DATA BLOCK

------

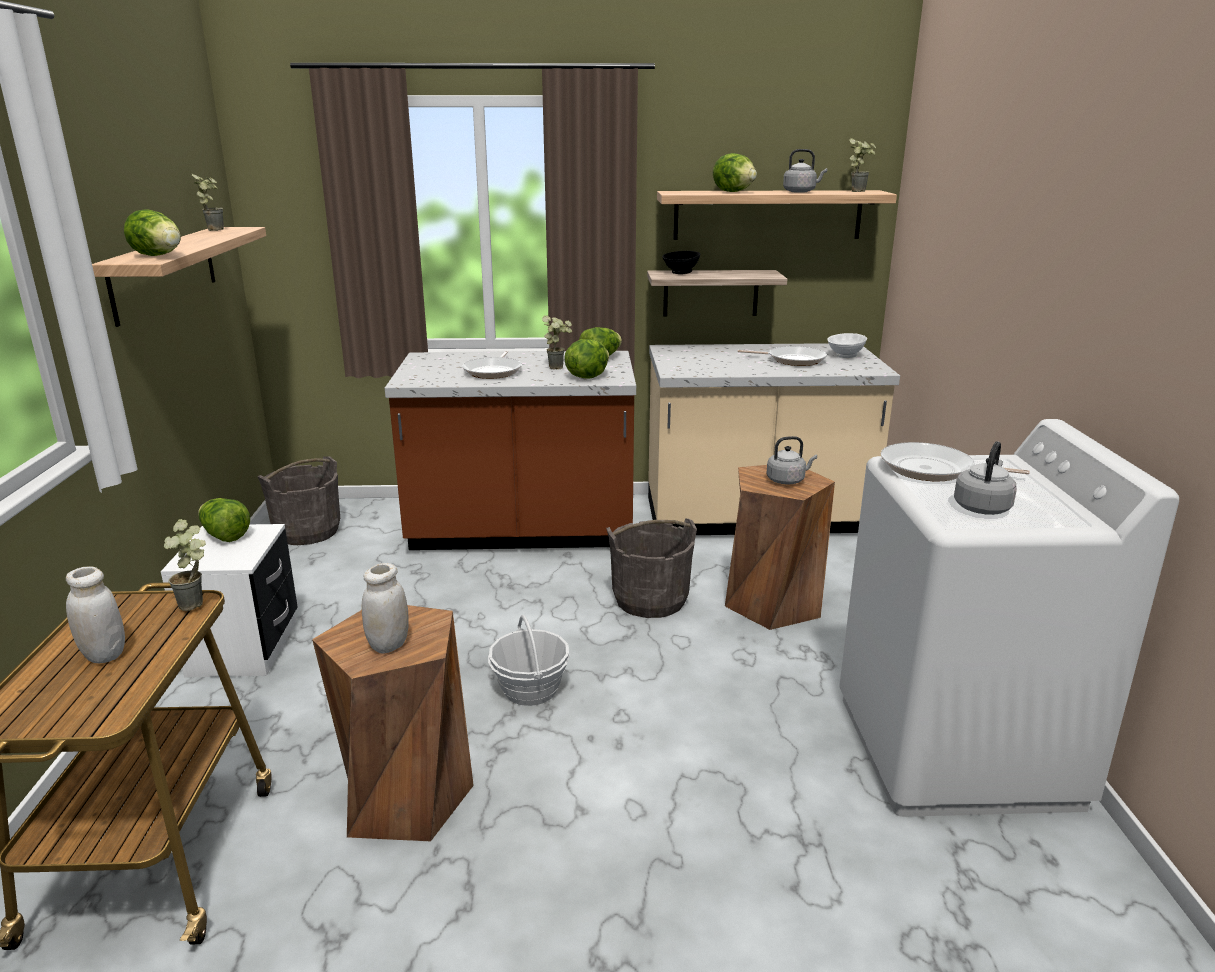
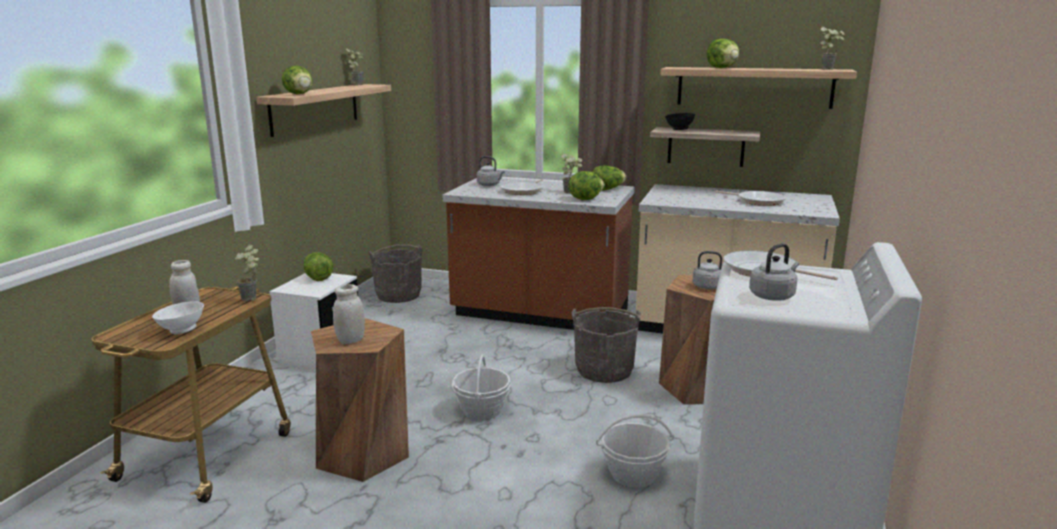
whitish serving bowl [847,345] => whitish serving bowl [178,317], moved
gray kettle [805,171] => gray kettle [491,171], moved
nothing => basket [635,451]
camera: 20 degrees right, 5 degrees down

------

WHAT THE TASK ASKS
The answer is the listing above repeated verbatim, minus its images.

RESPONSE FOR THIS EXERCISE
whitish serving bowl [847,345] => whitish serving bowl [178,317], moved
gray kettle [805,171] => gray kettle [491,171], moved
nothing => basket [635,451]
camera: 20 degrees right, 5 degrees down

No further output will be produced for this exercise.